◆ **Your task**: Every line of the records that holds the word "SQUARE" should be copied.

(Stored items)
------------------------

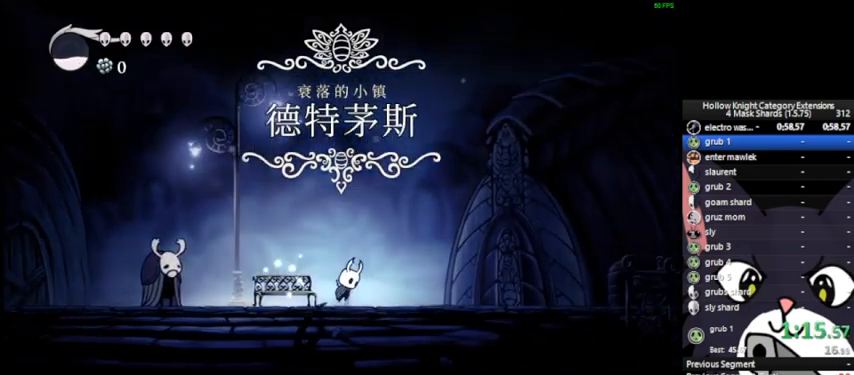
{"buttons": ["CROSS"], "left_stick": "down-right", "events": []}
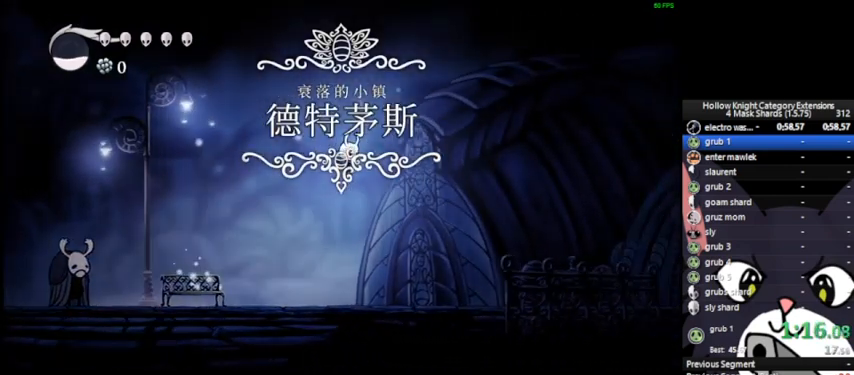
{"buttons": ["CROSS"], "left_stick": "down-right"}
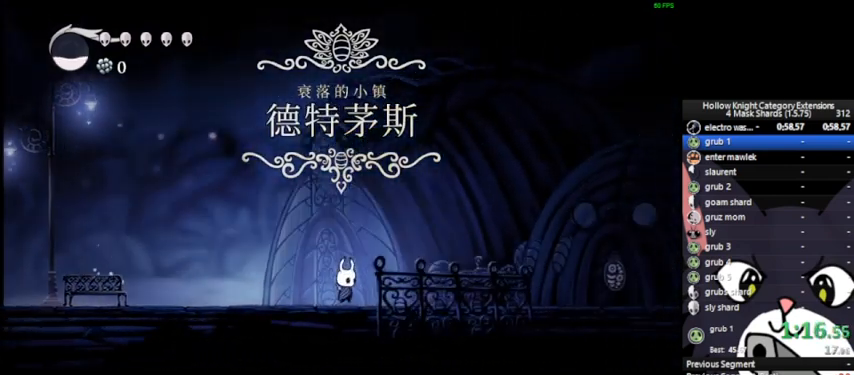
{"buttons": ["CROSS"], "left_stick": "down-right", "events": []}
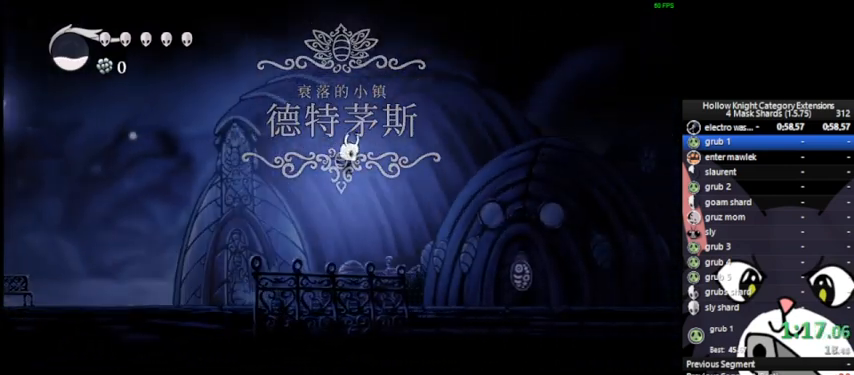
{"buttons": ["CROSS"], "left_stick": "down-right", "events": []}
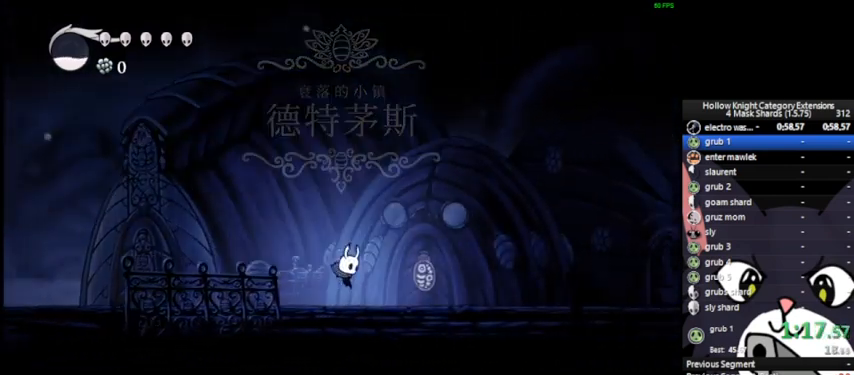
{"buttons": ["CROSS"], "left_stick": "down-right", "events": []}
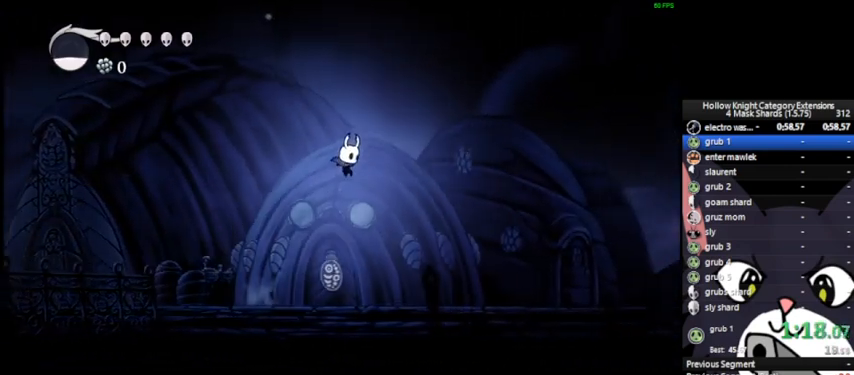
{"buttons": ["CROSS"], "left_stick": "down-right", "events": []}
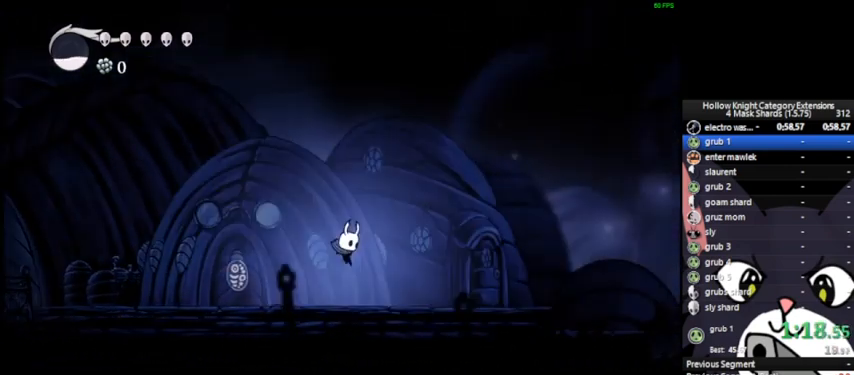
{"buttons": ["CROSS"], "left_stick": "down-right", "events": []}
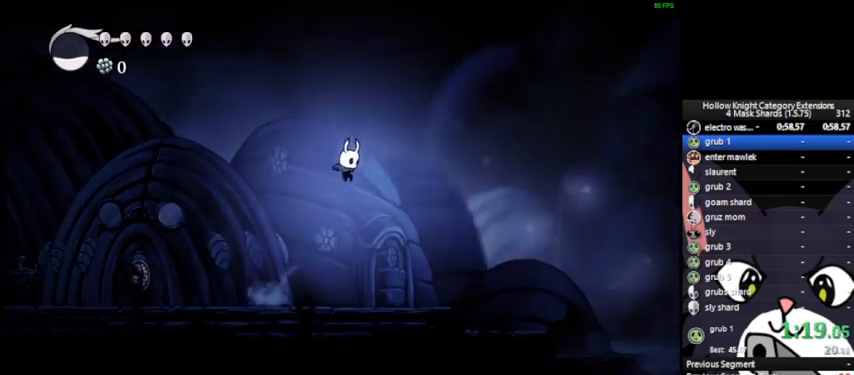
{"buttons": ["CROSS"], "left_stick": "up-right", "events": [[125, "left_stick", "right"], [292, "left_stick", "up-right"]]}
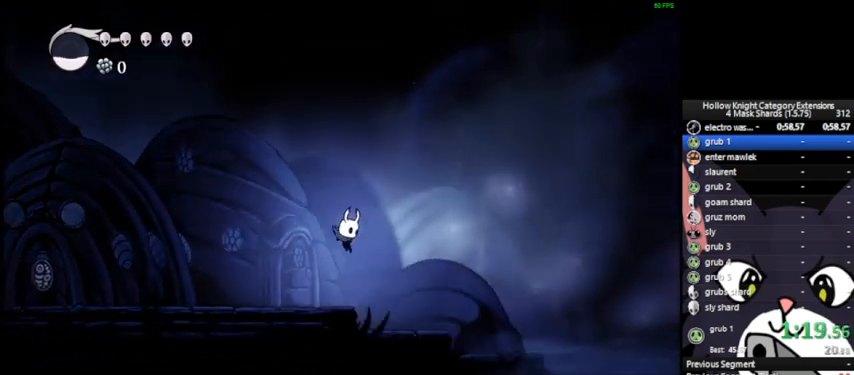
{"buttons": [], "left_stick": "right", "events": [[83, "SQUARE", "down"], [125, "SQUARE", "up"], [167, "CROSS", "up"], [167, "left_stick", "right"]]}
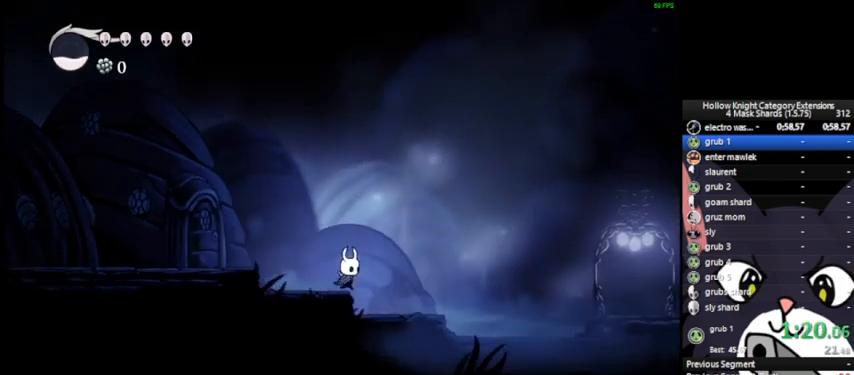
{"buttons": ["CROSS"], "left_stick": "right", "events": [[417, "CROSS", "down"]]}
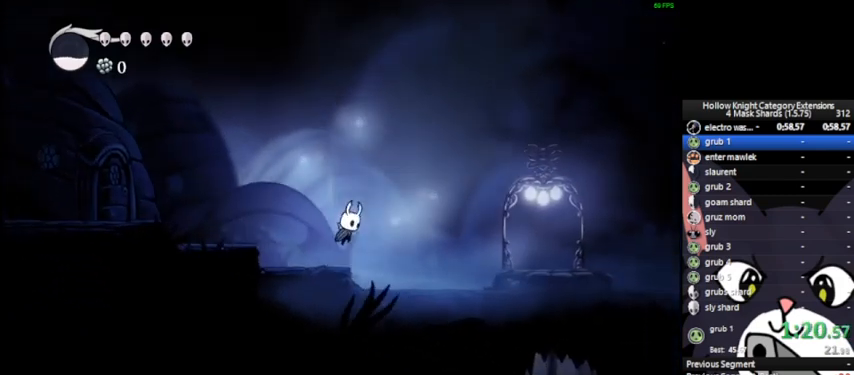
{"buttons": ["CROSS"], "left_stick": "right", "events": []}
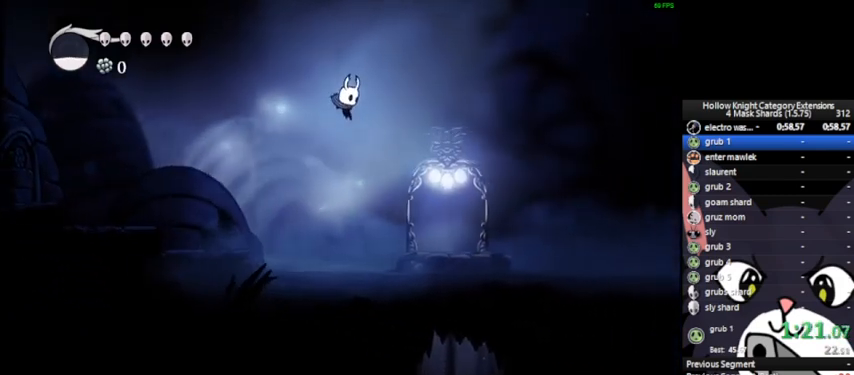
{"buttons": ["CROSS", "SQUARE"], "left_stick": "right", "events": [[500, "SQUARE", "down"]]}
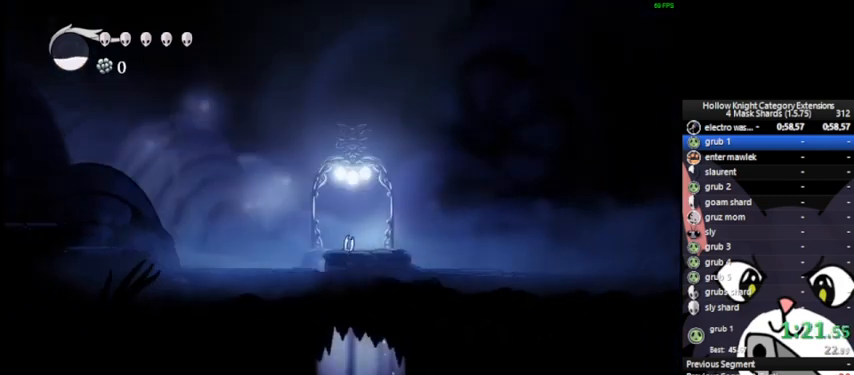
{"buttons": ["CROSS"], "left_stick": "center", "events": [[42, "SQUARE", "up"], [83, "left_stick", "center"]]}
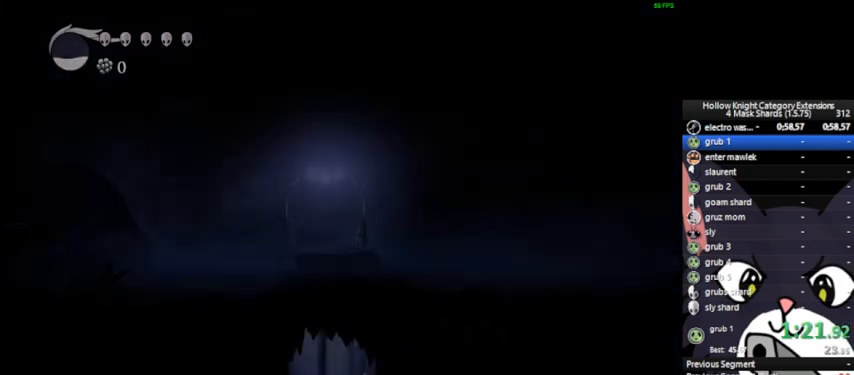
{"buttons": ["CROSS"], "left_stick": "center", "events": []}
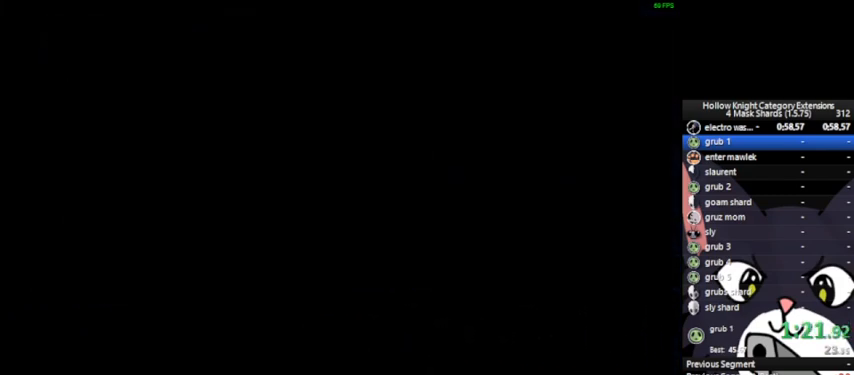
{"buttons": ["CROSS"], "left_stick": "center", "events": []}
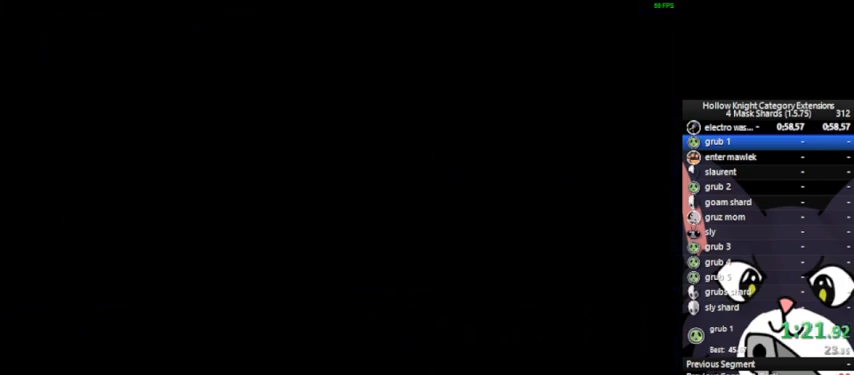
{"buttons": ["CROSS"], "left_stick": "down-left", "events": [[208, "left_stick", "down-left"]]}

------------------------

◆ **Answer to this exercise**:
{"buttons": [], "left_stick": "right", "events": [[83, "SQUARE", "down"], [125, "SQUARE", "up"], [167, "CROSS", "up"], [167, "left_stick", "right"]]}
{"buttons": ["CROSS", "SQUARE"], "left_stick": "right", "events": [[500, "SQUARE", "down"]]}
{"buttons": ["CROSS"], "left_stick": "center", "events": [[42, "SQUARE", "up"], [83, "left_stick", "center"]]}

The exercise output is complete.